* _Directions for this task_: Would you output the whole of the data exactly?

[Start of section]

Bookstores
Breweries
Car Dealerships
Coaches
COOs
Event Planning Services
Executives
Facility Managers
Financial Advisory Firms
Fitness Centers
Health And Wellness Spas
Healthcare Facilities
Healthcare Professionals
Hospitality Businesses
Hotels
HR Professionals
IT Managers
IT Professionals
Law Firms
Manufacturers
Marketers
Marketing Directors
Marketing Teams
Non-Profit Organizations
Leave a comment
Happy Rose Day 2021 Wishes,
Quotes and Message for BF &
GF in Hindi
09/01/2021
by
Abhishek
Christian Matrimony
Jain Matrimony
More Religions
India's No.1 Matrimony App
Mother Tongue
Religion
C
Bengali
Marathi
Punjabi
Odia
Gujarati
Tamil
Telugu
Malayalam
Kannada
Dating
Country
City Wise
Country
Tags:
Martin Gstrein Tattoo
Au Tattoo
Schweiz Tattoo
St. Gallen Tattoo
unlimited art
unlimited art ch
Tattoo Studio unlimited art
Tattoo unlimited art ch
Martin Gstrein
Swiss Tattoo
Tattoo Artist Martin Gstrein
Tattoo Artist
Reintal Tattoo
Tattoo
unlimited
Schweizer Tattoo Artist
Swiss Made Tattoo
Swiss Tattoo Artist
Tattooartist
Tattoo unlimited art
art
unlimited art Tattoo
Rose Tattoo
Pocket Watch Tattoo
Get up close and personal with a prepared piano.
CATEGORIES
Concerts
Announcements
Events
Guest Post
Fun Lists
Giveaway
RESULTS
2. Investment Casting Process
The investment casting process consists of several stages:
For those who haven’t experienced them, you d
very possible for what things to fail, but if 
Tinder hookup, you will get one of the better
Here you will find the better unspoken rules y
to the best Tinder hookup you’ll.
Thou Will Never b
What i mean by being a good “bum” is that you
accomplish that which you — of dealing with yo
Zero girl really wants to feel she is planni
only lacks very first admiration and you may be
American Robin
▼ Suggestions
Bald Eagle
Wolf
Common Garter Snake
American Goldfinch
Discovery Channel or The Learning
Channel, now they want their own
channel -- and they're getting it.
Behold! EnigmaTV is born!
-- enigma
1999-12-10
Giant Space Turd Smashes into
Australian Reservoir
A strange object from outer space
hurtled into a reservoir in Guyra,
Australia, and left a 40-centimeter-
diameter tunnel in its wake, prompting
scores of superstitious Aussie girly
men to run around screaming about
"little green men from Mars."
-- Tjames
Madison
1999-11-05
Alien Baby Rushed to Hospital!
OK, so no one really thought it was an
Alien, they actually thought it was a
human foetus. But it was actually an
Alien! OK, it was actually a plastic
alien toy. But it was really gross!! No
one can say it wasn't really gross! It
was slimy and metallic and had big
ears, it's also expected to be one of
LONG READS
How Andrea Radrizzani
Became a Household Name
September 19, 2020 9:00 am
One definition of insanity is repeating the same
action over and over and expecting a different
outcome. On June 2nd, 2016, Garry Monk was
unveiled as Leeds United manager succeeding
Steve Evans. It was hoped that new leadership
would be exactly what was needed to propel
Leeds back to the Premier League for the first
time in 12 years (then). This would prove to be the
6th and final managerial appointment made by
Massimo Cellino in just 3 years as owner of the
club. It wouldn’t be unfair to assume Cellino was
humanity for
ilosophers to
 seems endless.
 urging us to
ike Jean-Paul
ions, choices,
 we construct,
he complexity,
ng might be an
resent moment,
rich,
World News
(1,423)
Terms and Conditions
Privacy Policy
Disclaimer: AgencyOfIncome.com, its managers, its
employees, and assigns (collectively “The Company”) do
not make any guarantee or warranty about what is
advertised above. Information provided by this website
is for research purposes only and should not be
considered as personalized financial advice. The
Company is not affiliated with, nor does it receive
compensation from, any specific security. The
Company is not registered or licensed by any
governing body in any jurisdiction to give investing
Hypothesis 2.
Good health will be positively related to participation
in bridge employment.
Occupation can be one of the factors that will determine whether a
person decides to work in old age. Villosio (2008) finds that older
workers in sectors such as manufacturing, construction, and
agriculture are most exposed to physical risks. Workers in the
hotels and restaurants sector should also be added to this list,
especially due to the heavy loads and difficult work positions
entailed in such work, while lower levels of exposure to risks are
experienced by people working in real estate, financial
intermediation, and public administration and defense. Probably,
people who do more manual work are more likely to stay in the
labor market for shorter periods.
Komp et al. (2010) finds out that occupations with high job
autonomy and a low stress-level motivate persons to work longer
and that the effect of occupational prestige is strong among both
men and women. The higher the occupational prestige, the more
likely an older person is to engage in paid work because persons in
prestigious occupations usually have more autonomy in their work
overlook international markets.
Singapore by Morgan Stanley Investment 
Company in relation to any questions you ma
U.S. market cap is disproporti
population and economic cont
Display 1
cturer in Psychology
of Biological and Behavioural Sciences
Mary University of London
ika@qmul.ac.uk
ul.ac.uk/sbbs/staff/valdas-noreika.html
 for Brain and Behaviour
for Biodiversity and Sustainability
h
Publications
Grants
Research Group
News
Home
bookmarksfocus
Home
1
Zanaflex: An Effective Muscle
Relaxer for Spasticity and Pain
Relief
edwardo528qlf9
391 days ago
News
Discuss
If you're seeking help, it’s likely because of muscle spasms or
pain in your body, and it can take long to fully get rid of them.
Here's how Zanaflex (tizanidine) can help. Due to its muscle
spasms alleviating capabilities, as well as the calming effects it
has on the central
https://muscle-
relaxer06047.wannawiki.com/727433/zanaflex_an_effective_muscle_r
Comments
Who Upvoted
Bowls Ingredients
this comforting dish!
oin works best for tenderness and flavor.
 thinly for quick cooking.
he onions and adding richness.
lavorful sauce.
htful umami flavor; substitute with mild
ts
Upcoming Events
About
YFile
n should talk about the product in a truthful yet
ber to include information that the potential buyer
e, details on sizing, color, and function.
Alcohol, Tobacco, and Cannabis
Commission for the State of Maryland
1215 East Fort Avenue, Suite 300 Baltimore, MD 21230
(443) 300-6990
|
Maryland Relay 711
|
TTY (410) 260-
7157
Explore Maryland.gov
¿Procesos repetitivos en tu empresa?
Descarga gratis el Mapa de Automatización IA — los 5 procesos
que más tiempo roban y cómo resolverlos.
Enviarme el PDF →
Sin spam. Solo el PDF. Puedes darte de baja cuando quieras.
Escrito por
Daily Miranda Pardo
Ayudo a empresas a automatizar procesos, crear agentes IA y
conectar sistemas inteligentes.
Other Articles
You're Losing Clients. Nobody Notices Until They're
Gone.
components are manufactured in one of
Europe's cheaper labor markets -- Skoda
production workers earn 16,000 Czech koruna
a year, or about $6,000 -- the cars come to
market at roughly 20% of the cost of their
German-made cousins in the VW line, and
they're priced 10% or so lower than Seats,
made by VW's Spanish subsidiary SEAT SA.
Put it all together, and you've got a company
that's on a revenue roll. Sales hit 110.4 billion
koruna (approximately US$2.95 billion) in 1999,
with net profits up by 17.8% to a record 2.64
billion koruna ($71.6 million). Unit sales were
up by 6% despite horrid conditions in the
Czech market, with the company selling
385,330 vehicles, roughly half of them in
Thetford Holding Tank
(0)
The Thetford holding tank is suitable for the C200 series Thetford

[End of section]

* _Exercise result_:
Bookstores
Breweries
Car Dealerships
Coaches
COOs
Event Planning Services
Executives
Facility Managers
Financial Advisory Firms
Fitness Centers
Health And Wellness Spas
Healthcare Facilities
Healthcare Professionals
Hospitality Businesses
Hotels
HR Professionals
IT Managers
IT Professionals
Law Firms
Manufacturers
Marketers
Marketing Directors
Marketing Teams
Non-Profit Organizations
Leave a comment
Happy Rose Day 2021 Wishes,
Quotes and Message for BF &
GF in Hindi
09/01/2021
by
Abhishek
Christian Matrimony
Jain Matrimony
More Religions
India's No.1 Matrimony App
Mother Tongue
Religion
C
Bengali
Marathi
Punjabi
Odia
Gujarati
Tamil
Telugu
Malayalam
Kannada
Dating
Country
City Wise
Country
Tags:
Martin Gstrein Tattoo
Au Tattoo
Schweiz Tattoo
St. Gallen Tattoo
unlimited art
unlimited art ch
Tattoo Studio unlimited art
Tattoo unlimited art ch
Martin Gstrein
Swiss Tattoo
Tattoo Artist Martin Gstrein
Tattoo Artist
Reintal Tattoo
Tattoo
unlimited
Schweizer Tattoo Artist
Swiss Made Tattoo
Swiss Tattoo Artist
Tattooartist
Tattoo unlimited art
art
unlimited art Tattoo
Rose Tattoo
Pocket Watch Tattoo
Get up close and personal with a prepared piano.
CATEGORIES
Concerts
Announcements
Events
Guest Post
Fun Lists
Giveaway
RESULTS
2. Investment Casting Process
The investment casting process consists of several stages:
For those who haven’t experienced them, you d
very possible for what things to fail, but if 
Tinder hookup, you will get one of the better
Here you will find the better unspoken rules y
to the best Tinder hookup you’ll.
Thou Will Never b
What i mean by being a good “bum” is that you
accomplish that which you — of dealing with yo
Zero girl really wants to feel she is planni
only lacks very first admiration and you may be
American Robin
▼ Suggestions
Bald Eagle
Wolf
Common Garter Snake
American Goldfinch
Discovery Channel or The Learning
Channel, now they want their own
channel -- and they're getting it.
Behold! EnigmaTV is born!
-- enigma
1999-12-10
Giant Space Turd Smashes into
Australian Reservoir
A strange object from outer space
hurtled into a reservoir in Guyra,
Australia, and left a 40-centimeter-
diameter tunnel in its wake, prompting
scores of superstitious Aussie girly
men to run around screaming about
"little green men from Mars."
-- Tjames
Madison
1999-11-05
Alien Baby Rushed to Hospital!
OK, so no one really thought it was an
Alien, they actually thought it was a
human foetus. But it was actually an
Alien! OK, it was actually a plastic
alien toy. But it was really gross!! No
one can say it wasn't really gross! It
was slimy and metallic and had big
ears, it's also expected to be one of
LONG READS
How Andrea Radrizzani
Became a Household Name
September 19, 2020 9:00 am
One definition of insanity is repeating the same
action over and over and expecting a different
outcome. On June 2nd, 2016, Garry Monk was
unveiled as Leeds United manager succeeding
Steve Evans. It was hoped that new leadership
would be exactly what was needed to propel
Leeds back to the Premier League for the first
time in 12 years (then). This would prove to be the
6th and final managerial appointment made by
Massimo Cellino in just 3 years as owner of the
club. It wouldn’t be unfair to assume Cellino was
humanity for
ilosophers to
 seems endless.
 urging us to
ike Jean-Paul
ions, choices,
 we construct,
he complexity,
ng might be an
resent moment,
rich,
World News
(1,423)
Terms and Conditions
Privacy Policy
Disclaimer: AgencyOfIncome.com, its managers, its
employees, and assigns (collectively “The Company”) do
not make any guarantee or warranty about what is
advertised above. Information provided by this website
is for research purposes only and should not be
considered as personalized financial advice. The
Company is not affiliated with, nor does it receive
compensation from, any specific security. The
Company is not registered or licensed by any
governing body in any jurisdiction to give investing
Hypothesis 2.
Good health will be positively related to participation
in bridge employment.
Occupation can be one of the factors that will determine whether a
person decides to work in old age. Villosio (2008) finds that older
workers in sectors such as manufacturing, construction, and
agriculture are most exposed to physical risks. Workers in the
hotels and restaurants sector should also be added to this list,
especially due to the heavy loads and difficult work positions
entailed in such work, while lower levels of exposure to risks are
experienced by people working in real estate, financial
intermediation, and public administration and defense. Probably,
people who do more manual work are more likely to stay in the
labor market for shorter periods.
Komp et al. (2010) finds out that occupations with high job
autonomy and a low stress-level motivate persons to work longer
and that the effect of occupational prestige is strong among both
men and women. The higher the occupational prestige, the more
likely an older person is to engage in paid work because persons in
prestigious occupations usually have more autonomy in their work
overlook international markets.
Singapore by Morgan Stanley Investment 
Company in relation to any questions you ma
U.S. market cap is disproporti
population and economic cont
Display 1
cturer in Psychology
of Biological and Behavioural Sciences
Mary University of London
ika@qmul.ac.uk
ul.ac.uk/sbbs/staff/valdas-noreika.html
 for Brain and Behaviour
for Biodiversity and Sustainability
h
Publications
Grants
Research Group
News
Home
bookmarksfocus
Home
1
Zanaflex: An Effective Muscle
Relaxer for Spasticity and Pain
Relief
edwardo528qlf9
391 days ago
News
Discuss
If you're seeking help, it’s likely because of muscle spasms or
pain in your body, and it can take long to fully get rid of them.
Here's how Zanaflex (tizanidine) can help. Due to its muscle
spasms alleviating capabilities, as well as the calming effects it
has on the central
https://muscle-
relaxer06047.wannawiki.com/727433/zanaflex_an_effective_muscle_r
Comments
Who Upvoted
Bowls Ingredients
this comforting dish!
oin works best for tenderness and flavor.
 thinly for quick cooking.
he onions and adding richness.
lavorful sauce.
htful umami flavor; substitute with mild
ts
Upcoming Events
About
YFile
n should talk about the product in a truthful yet
ber to include information that the potential buyer
e, details on sizing, color, and function.
Alcohol, Tobacco, and Cannabis
Commission for the State of Maryland
1215 East Fort Avenue, Suite 300 Baltimore, MD 21230
(443) 300-6990
|
Maryland Relay 711
|
TTY (410) 260-
7157
Explore Maryland.gov
¿Procesos repetitivos en tu empresa?
Descarga gratis el Mapa de Automatización IA — los 5 procesos
que más tiempo roban y cómo resolverlos.
Enviarme el PDF →
Sin spam. Solo el PDF. Puedes darte de baja cuando quieras.
Escrito por
Daily Miranda Pardo
Ayudo a empresas a automatizar procesos, crear agentes IA y
conectar sistemas inteligentes.
Other Articles
You're Losing Clients. Nobody Notices Until They're
Gone.
components are manufactured in one of
Europe's cheaper labor markets -- Skoda
production workers earn 16,000 Czech koruna
a year, or about $6,000 -- the cars come to
market at roughly 20% of the cost of their
German-made cousins in the VW line, and
they're priced 10% or so lower than Seats,
made by VW's Spanish subsidiary SEAT SA.
Put it all together, and you've got a company
that's on a revenue roll. Sales hit 110.4 billion
koruna (approximately US$2.95 billion) in 1999,
with net profits up by 17.8% to a record 2.64
billion koruna ($71.6 million). Unit sales were
up by 6% despite horrid conditions in the
Czech market, with the company selling
385,330 vehicles, roughly half of them in
Thetford Holding Tank
(0)
The Thetford holding tank is suitable for the C200 series Thetford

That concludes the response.